VFH Episode #14
In this episode, Teri welcomes Dr. Daniella Perry, the VP of Health Research at Beyond Verbal Communication, a company that is using variables and parameters in a person’s voice to determine their emotional state as well as to identify risks of having physical diseases like coronary artery disease and lung disease.
Beyond Verbal has developed a specialized approach by evaluating human voice. They decode human vocal intonations into their underlying emotions in real time thereby enabling voice enabled devices or apps to understand people’s emotions. The extraction, decoding and measurement of emotions introduces a whole new dimension of emotional understanding, which they call voice-driven Emotions Analytics. It has the potential to transform the way we understand ourselves, our emotional well-being, our interactions with machines, and most importantly, the way we communicate with each other.

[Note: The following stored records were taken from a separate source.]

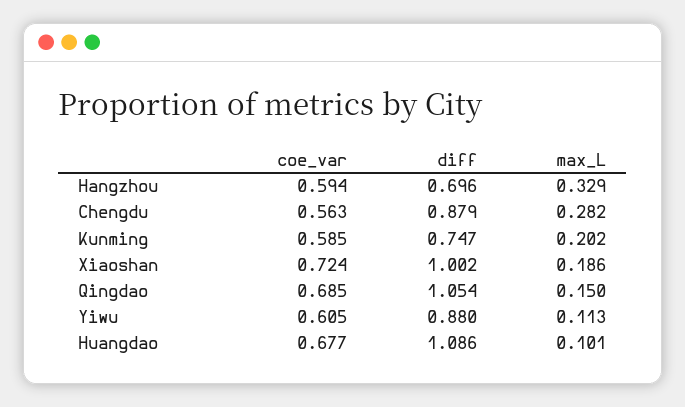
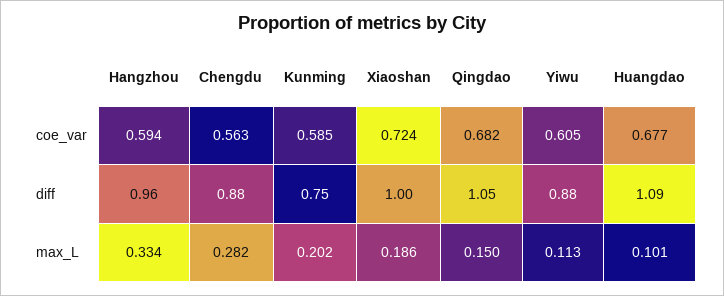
diff, Hangzhou: 0.696 -> 0.96
max_L, Hangzhou: 0.329 -> 0.334
coe_var, Qingdao: 0.685 -> 0.682

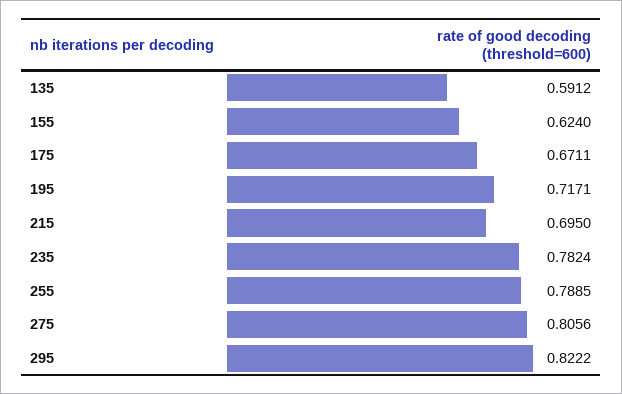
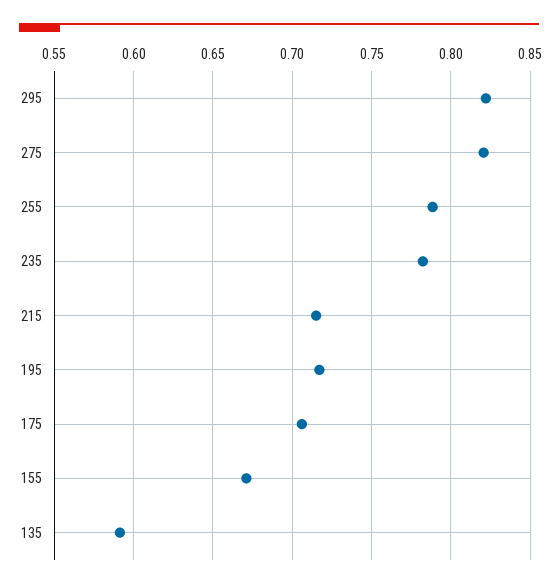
155: 0.624 -> 0.67
175: 0.6711 -> 0.705
215: 0.695 -> 0.715
275: 0.8056 -> 0.82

Key Points from Dr. Daniella Perry of Beyond Verbal
- A 6 year old startup based in Tel Aviv, Israel, Beyond Verbal has been working on emotion detection through voice and it’s intersecting with health
- They focus on voice analytics where the tone of voice, rather than what is being said, is analyzed to determine the emotional state and health-related issues of the speaker.
Vocal bio markers
- These are the insights that are derived from analyzing a voice. They are specific vocal features that correlate to the condition of the speaker both emotionally and health wise.
- The technology is easy to grasp and non-invasive. They have been using machine learning and are currently also using deep learning algorithms to explore the connections between voice and the insights.
- The voice is collected using any device that can record a voice, they extract specific vocal features that can provide the targeted insights, then they translate those features into numbers, and translate those numbers into insights regarding the condition of the speaker.
- Beyond Verbal has been conducting a study in partnership with the cardiology department at Mayo Clinic, where they are studying the relation between voice and coronary artery disease (CAD). A peer review paper has been published with the results with the overall conclusion being that there are specific vocal features that can help determine whether a person has CAD.
- They do not believe people will be diagnosed using voice only. It’s more of a decision support tool for physicians.
- The increased stress in a patient with CAD is what is captured in their voice. The inflammation caused by CAD also affects the vocal cords. There are other hypothesis that are yet to be proven.
- Through a unique call center for patients with chronic diseases, Beyond Verbal is conducting a huge data study which has enabled them to gain access to a database with full electronic medical records for more than 150,000 patients. Using both machine learning and deep learning algorithms, they are attempting to discover the correlations between voice and medical record findings.
- They are focusing mainly on the cardiovascular space, working on recordings of heart failure patients and patients with congestive heart failure. They have published results showing they can predict long term survival from 2 seconds of voice.
- They are also concentrating on lung diseases.
- They use measurements of frequency, intensity and complicated combinations of derivatives that can be measured from different segments of a voice.
- They have an emotions analytics app called “Moodies” and an API that people can use to analyze a voice.
- On the emotions side, the output consists of several scales and specific emotions like confidence, for example. The emotional scales have an up to 80% accuracy.
- The technology will be incorporated into voice assistants and health-related call centers.
- People will be referred for clinical procedures after they are red flagged by this technology.
- They do not see it becoming a diagnostic tool.
- They are not yet developing skills for Alexa or Google Assistant. They are researching prototypes for that.